"3 And I will grant authority to my two witnesses, and they will prophesy for 1,260 days, clothed in sackcloth.”
4 These are the two olive trees and the two lampstands that stand before the Lord of the earth. 5 And if anyone would harm them, fire pours from their mouth and consumes their foes. If anyone would harm them, this is how he is doomed to be killed. 6 They have the power to shut the sky, that no rain may fall during the days of their prophesying, and they have power over the waters to turn them into blood and to strike the earth with every kind of plague, as often as they desire. 7 And when they have finished their testimony, the beast that rises from the bottomless pit will make war on them and conquer them and kill them, 8 and their dead bodies will lie in the street of the great city that symbolically is called Sodom and Egypt, where their Lord was crucified. 9 For three and a half days some from the peoples and tribes and languages and nations will gaze at their dead bodies and refuse to let them be placed in a tomb, 10 and those who dwell on the earth will rejoice over them and make merry and exchange presents, because these two prophets had been a torment to those who dwell on the earth. 11 But after the three and a half days a breath of life from God entered them, and they stood up on their feet, and great fear fell on those who saw them. 12 Then they heard a loud voice from heaven saying to them, “Come up here!” And they went up to heaven in a cloud, and their enemies watched them. 13 And at that hour there was a great earthquake, and a tenth of the city fell. Seven thousand people were killed in the earthquake, and the rest were terrified and gave glory to the God of heaven.

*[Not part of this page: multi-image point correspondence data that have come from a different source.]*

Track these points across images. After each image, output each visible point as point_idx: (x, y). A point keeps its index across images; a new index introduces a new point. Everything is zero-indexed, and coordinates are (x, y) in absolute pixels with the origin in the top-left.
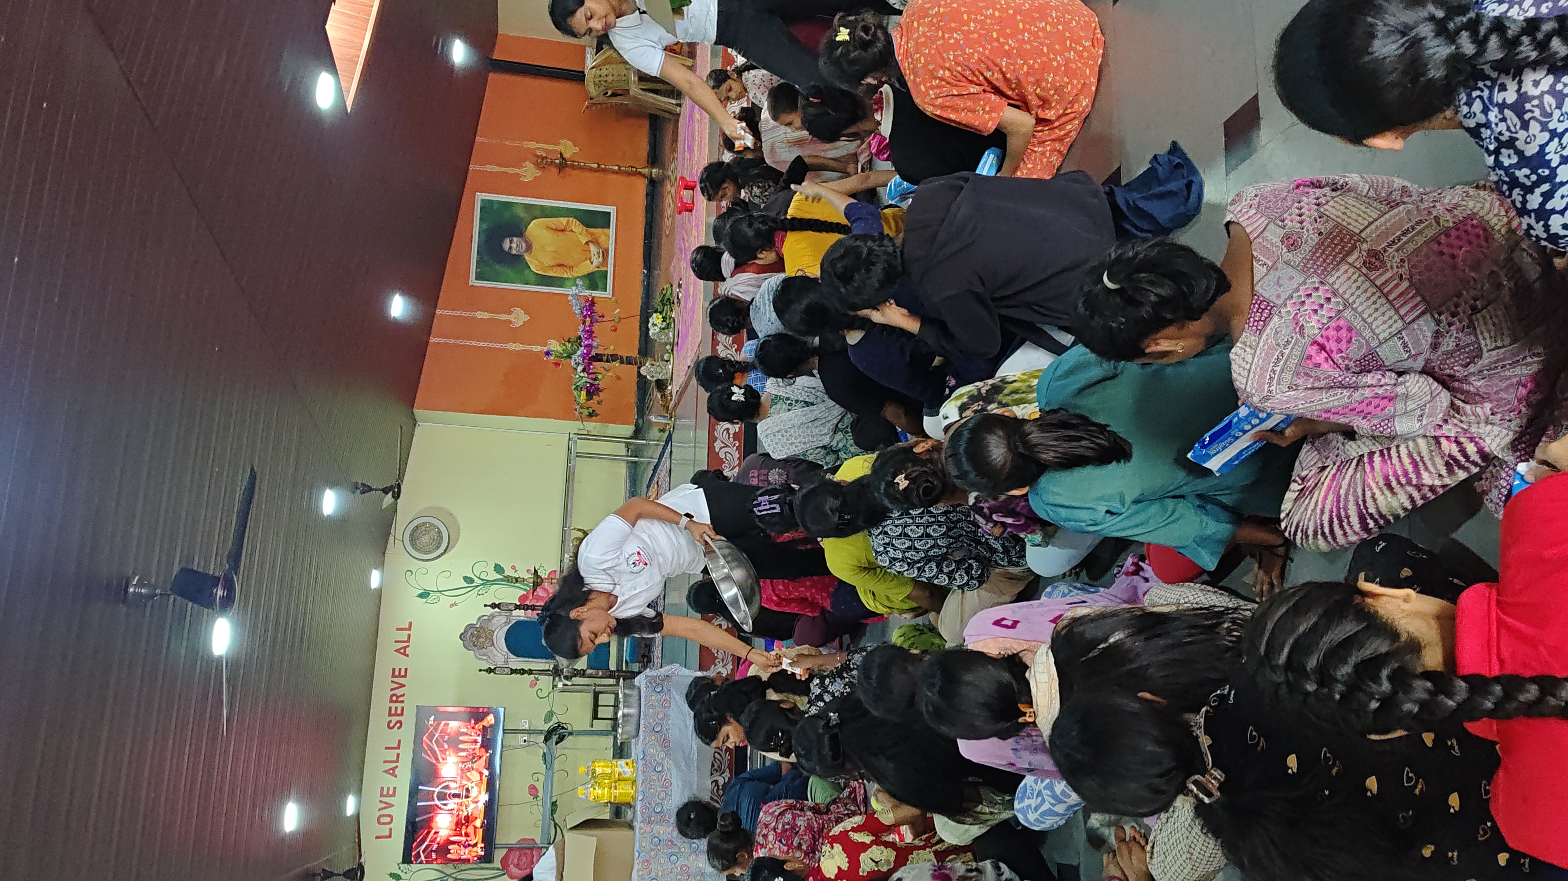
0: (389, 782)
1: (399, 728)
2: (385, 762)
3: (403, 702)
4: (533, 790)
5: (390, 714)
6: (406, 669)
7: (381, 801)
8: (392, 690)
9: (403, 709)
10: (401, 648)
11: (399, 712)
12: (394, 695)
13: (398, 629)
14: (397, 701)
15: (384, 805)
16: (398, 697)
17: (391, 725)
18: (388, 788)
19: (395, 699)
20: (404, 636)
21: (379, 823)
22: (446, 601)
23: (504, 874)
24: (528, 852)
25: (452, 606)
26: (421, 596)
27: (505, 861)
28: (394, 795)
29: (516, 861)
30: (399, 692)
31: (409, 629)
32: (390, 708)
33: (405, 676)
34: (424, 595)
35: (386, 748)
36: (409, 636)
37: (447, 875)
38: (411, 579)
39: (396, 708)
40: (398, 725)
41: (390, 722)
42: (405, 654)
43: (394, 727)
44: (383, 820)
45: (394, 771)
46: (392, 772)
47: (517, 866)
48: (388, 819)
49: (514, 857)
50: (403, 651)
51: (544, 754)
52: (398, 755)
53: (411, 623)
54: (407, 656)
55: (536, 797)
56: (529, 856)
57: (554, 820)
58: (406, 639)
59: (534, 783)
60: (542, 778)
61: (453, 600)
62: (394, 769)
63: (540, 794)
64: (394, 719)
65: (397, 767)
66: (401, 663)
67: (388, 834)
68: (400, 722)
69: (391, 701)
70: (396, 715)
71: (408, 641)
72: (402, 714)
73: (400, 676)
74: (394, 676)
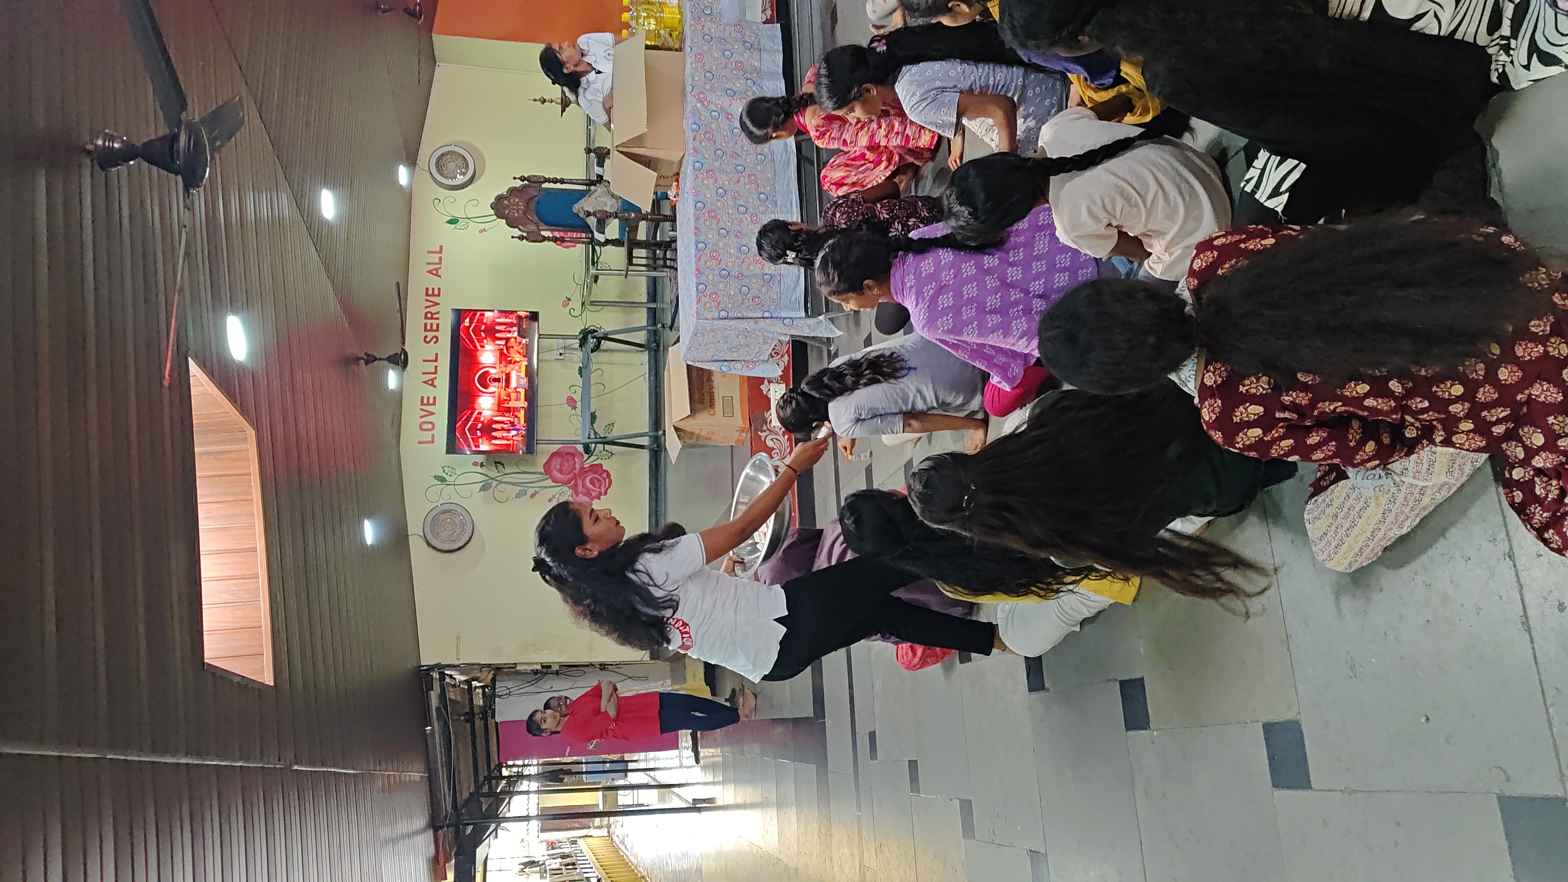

14 The second woe has passed; behold, the third woe is soon to come."
Revelation 11:3-14
But that is not the end of the story. The rejoicing over the death of the two witnesses is however premature (10). After three days and a half, the Spirit of life from God came into them, and they stood upon their feet. Now this may mean two things. It speaks of resurrection, and can be taken as meaning a resurrection experience of new life after death for the witness of the gospel. The gospel of Jesus Christ cannot be finally destroyed. God buries His workmen, but carries on His work. Look for a parallel to this in the history of the Jews, God's ancient covenant people. Down the ages men and nations have sought to destroy them, but they could not be destroyed. They have risen, in our time, from the horrors of the gas chamber and concentration camp in Germany, and still maintained their identity, because God willed them to remain His people. So it is with the gospel. Christ has founded His Church, and the gates of hell shall not prevail against it. The Word of God can never be silenced, and if Communism obliterates the Church, the Church will rise again, aye, and in a new power and glory. But in the second place - and there is much to be said for this, in view of 12 - it may refer to resurrection in the final sense. Thus, 'Come up hither' seems certainly to refer to our Lord's Second Advent, and the calling up of the Church to be with Him forever (1 Thessalonians 4:16). In such manner, then, is Satan's seeming triumph, in the final clash between the powers of darkness and of light, brought to a speedy end by the mighty intervention of the Prince of Glory Himself.